### Source
┏━━

Spc. Abraham Henry, with the 387th Quartermaster Company and a Los Angeles native and musician, demonstrates the use of the Mobile Integrated Remains Collection System to local, state, and federal representatives on July 24, 2014. (U.S. Army Photo by Sgt. Felix R. Fimbres)

DUBLIN, Calif. - Army Reserve soldiers from the 387th Quartermaster Company in Los Angeles traveled to the Bay Area on July 24 to demonstrate a little known capability, mortuary affairs, to local, state and federal representatives at Camp Parks, California.

The 387th is part of the 311th Sustainment Command (Expeditionary) and has been demonstrating the use of the Mobile Integrated Remains Collection System all over the state.

“Our mission is show, FEMA, California Emergency Services, County and State Coroners, and Local law enforcement representatives, that we have the equipment and the soldiers to assist them in the event of a mass casualty situation," said Pablo Albizures, Unit Administrator for the 387th and a mortuary affairs soldier, "Not a lot of people know about mortuary affairs and we brought the best soldiers we could with us change that."

┗━━

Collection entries
┏━━

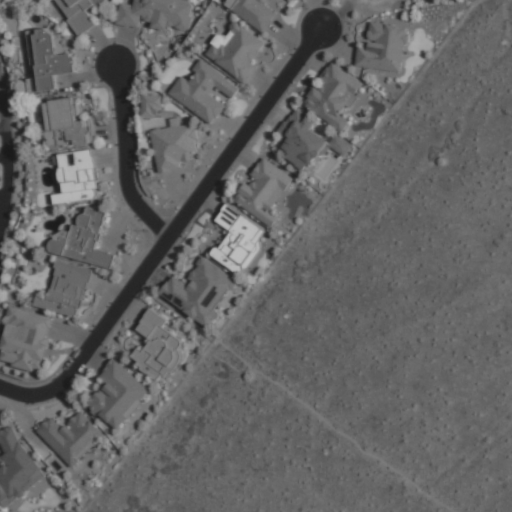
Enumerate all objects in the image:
building: (252, 11)
building: (79, 13)
building: (80, 13)
building: (156, 13)
building: (255, 13)
building: (156, 14)
building: (383, 47)
building: (384, 48)
building: (236, 51)
building: (239, 52)
building: (48, 59)
building: (50, 60)
building: (204, 91)
building: (204, 92)
building: (334, 95)
building: (335, 96)
building: (151, 105)
building: (67, 123)
building: (67, 124)
road: (4, 139)
building: (300, 139)
building: (306, 141)
building: (173, 144)
building: (175, 145)
road: (125, 154)
building: (77, 177)
building: (78, 177)
road: (3, 188)
building: (264, 191)
building: (264, 192)
road: (171, 232)
building: (84, 239)
building: (238, 239)
building: (239, 239)
building: (84, 240)
building: (66, 289)
building: (67, 290)
building: (199, 291)
building: (201, 291)
building: (26, 339)
building: (26, 341)
building: (155, 344)
building: (158, 348)
building: (117, 394)
building: (119, 396)
building: (72, 437)
building: (72, 438)
building: (16, 468)
building: (17, 469)
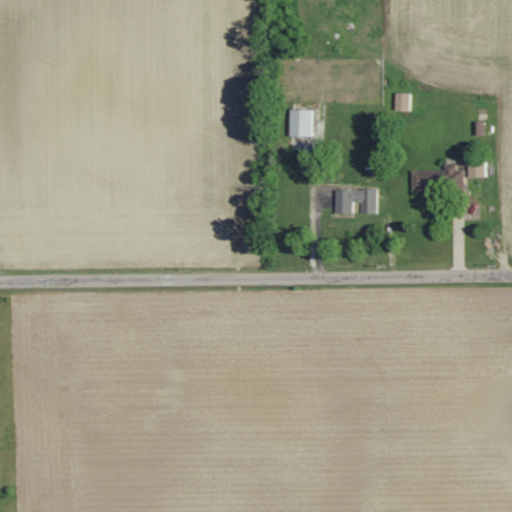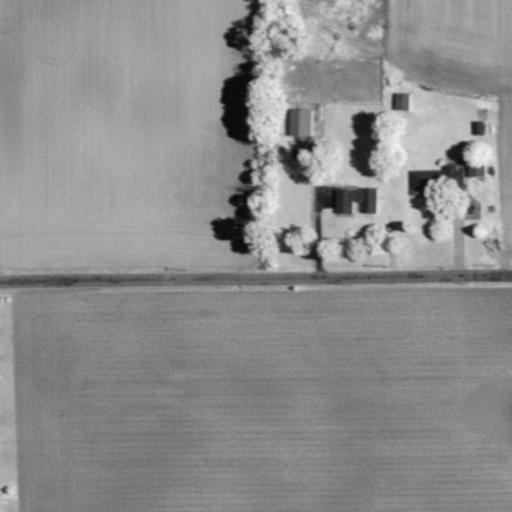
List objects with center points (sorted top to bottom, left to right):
building: (300, 123)
building: (477, 169)
building: (356, 201)
road: (256, 277)
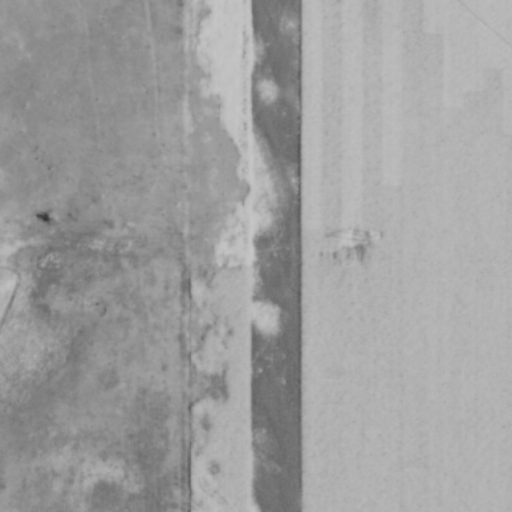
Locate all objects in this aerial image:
power tower: (357, 237)
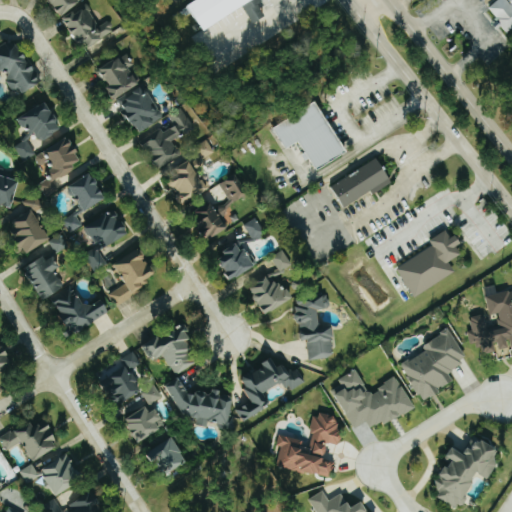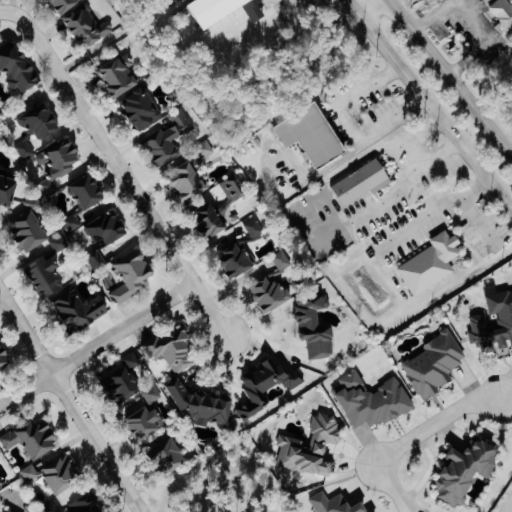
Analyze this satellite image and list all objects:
building: (64, 5)
road: (369, 9)
building: (218, 11)
building: (502, 12)
building: (257, 13)
building: (495, 15)
road: (471, 19)
building: (89, 28)
building: (19, 68)
building: (120, 78)
road: (449, 78)
road: (427, 104)
building: (42, 121)
building: (183, 122)
road: (349, 124)
building: (314, 135)
building: (163, 146)
building: (205, 149)
road: (408, 156)
building: (65, 157)
road: (120, 167)
road: (325, 169)
building: (188, 182)
building: (363, 182)
building: (234, 189)
building: (8, 190)
building: (88, 191)
building: (212, 219)
building: (30, 227)
building: (109, 228)
building: (256, 229)
road: (299, 235)
building: (282, 260)
building: (237, 261)
building: (431, 264)
building: (46, 275)
building: (134, 275)
building: (271, 294)
building: (79, 309)
building: (494, 325)
building: (316, 328)
road: (98, 346)
building: (175, 349)
building: (4, 358)
building: (435, 365)
building: (125, 381)
building: (266, 386)
building: (152, 395)
road: (488, 398)
road: (69, 400)
building: (374, 401)
building: (202, 404)
building: (145, 423)
building: (32, 439)
building: (312, 448)
road: (395, 449)
building: (170, 456)
building: (1, 465)
building: (467, 470)
building: (30, 474)
building: (61, 474)
building: (336, 504)
building: (87, 505)
building: (11, 510)
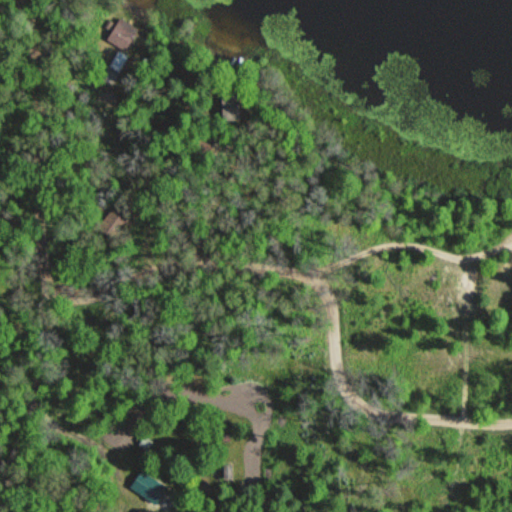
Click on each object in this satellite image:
building: (230, 105)
road: (35, 150)
road: (417, 245)
road: (185, 267)
road: (36, 405)
road: (364, 407)
road: (82, 438)
building: (146, 441)
building: (228, 469)
building: (148, 485)
building: (149, 487)
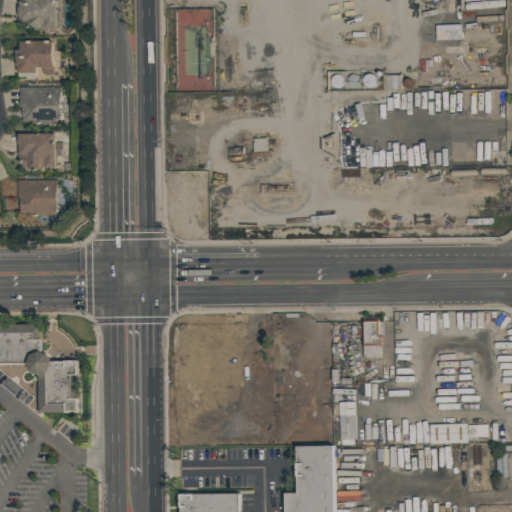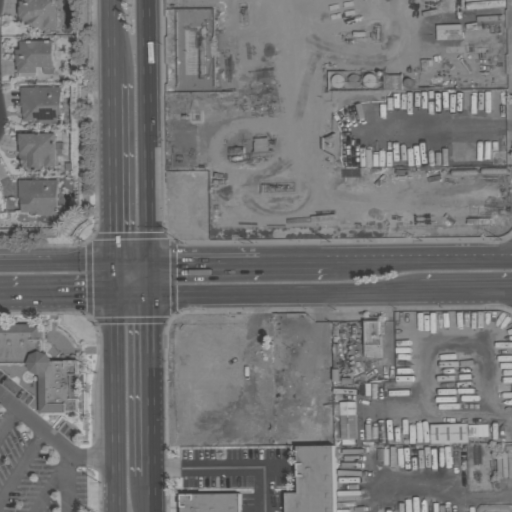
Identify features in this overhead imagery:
building: (38, 13)
building: (40, 13)
petroleum well: (377, 32)
road: (114, 40)
building: (36, 56)
building: (35, 57)
building: (394, 82)
building: (42, 103)
building: (40, 105)
road: (151, 131)
building: (37, 150)
building: (38, 150)
road: (116, 187)
petroleum well: (282, 187)
building: (39, 196)
building: (37, 197)
road: (420, 259)
road: (241, 262)
road: (58, 263)
traffic signals: (117, 263)
road: (135, 263)
traffic signals: (154, 263)
road: (155, 278)
road: (467, 290)
road: (289, 293)
road: (59, 294)
traffic signals: (118, 294)
road: (137, 294)
traffic signals: (156, 294)
building: (372, 339)
building: (373, 339)
building: (43, 365)
building: (46, 368)
road: (154, 384)
road: (117, 402)
building: (346, 420)
road: (9, 425)
building: (447, 433)
road: (53, 438)
road: (72, 463)
road: (231, 466)
road: (23, 468)
building: (314, 480)
building: (313, 481)
road: (54, 490)
road: (68, 490)
road: (446, 490)
road: (154, 494)
building: (211, 502)
building: (210, 503)
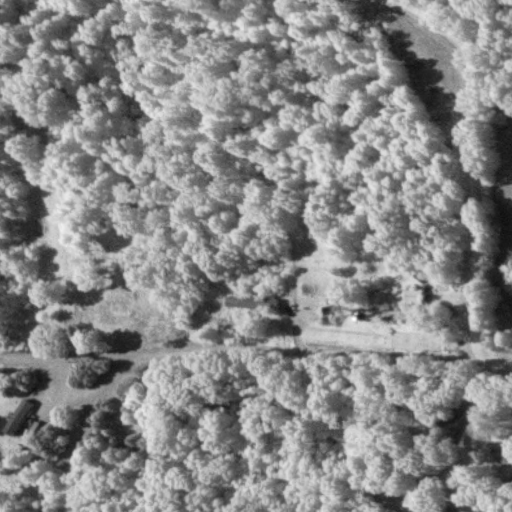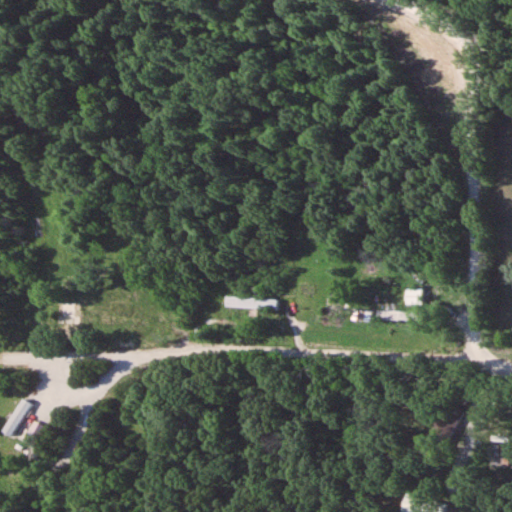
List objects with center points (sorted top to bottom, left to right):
road: (470, 187)
building: (416, 297)
building: (255, 304)
building: (123, 313)
building: (397, 316)
building: (331, 317)
road: (265, 348)
building: (454, 420)
road: (484, 423)
building: (427, 504)
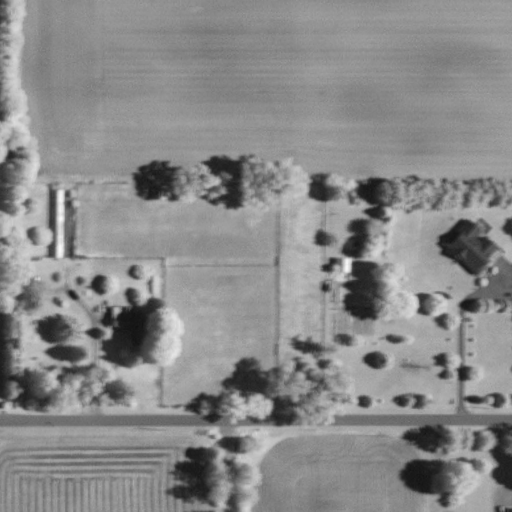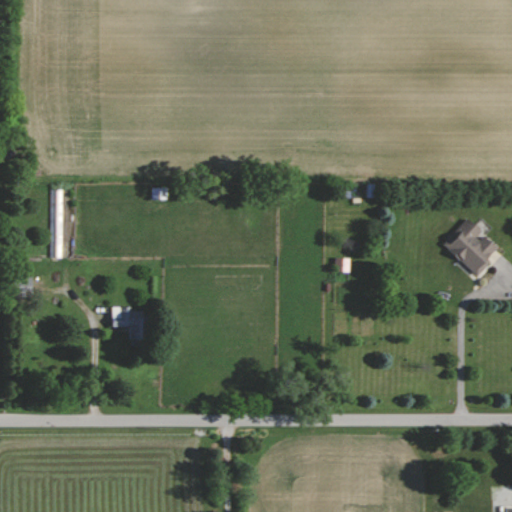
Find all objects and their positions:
building: (160, 192)
building: (56, 223)
building: (464, 247)
building: (337, 264)
building: (132, 321)
road: (459, 334)
road: (256, 420)
road: (227, 466)
building: (505, 510)
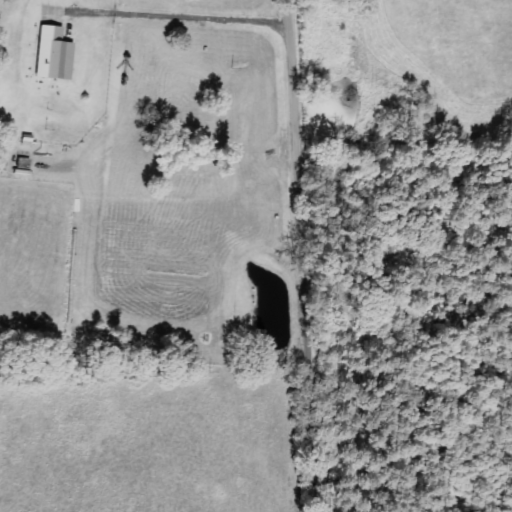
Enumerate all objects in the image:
road: (179, 18)
building: (53, 55)
road: (302, 256)
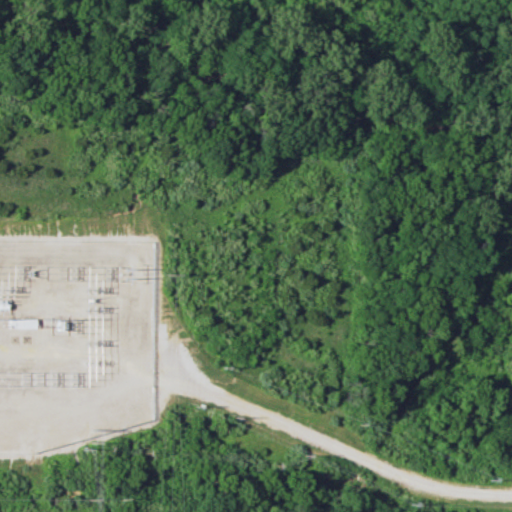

┗━━

### Set problem A
Answer these questions using the article on the mortuary affairs demonstration:
(i) At which location did the 387th Quartermaster Company hold its July 24 demonstration?
(ii) Which command is the 387th part of?
(iii) What position does Pablo Albizures hold in the 387th?
### Set problem B
Copy the passage of the article on the mortuary affairs demonstration starting at "DUBLIN, Calif. - Army" and ending at "over the state.".

### Correct response A
(i) Camp Parks, California
(ii) The 311th Sustainment Command (Expeditionary)
(iii) Unit Administrator for the 387th, and he is also a mortuary affairs soldier

### Correct response B
DUBLIN, Calif. - Army Reserve soldiers from the 387th Quartermaster Company in Los Angeles traveled to the Bay Area on July 24 to demonstrate a little known capability, mortuary affairs, to local, state and federal representatives at Camp Parks, California.

The 387th is part of the 311th Sustainment Command (Expeditionary) and has been demonstrating the use of the Mobile Integrated Remains Collection System all over the state.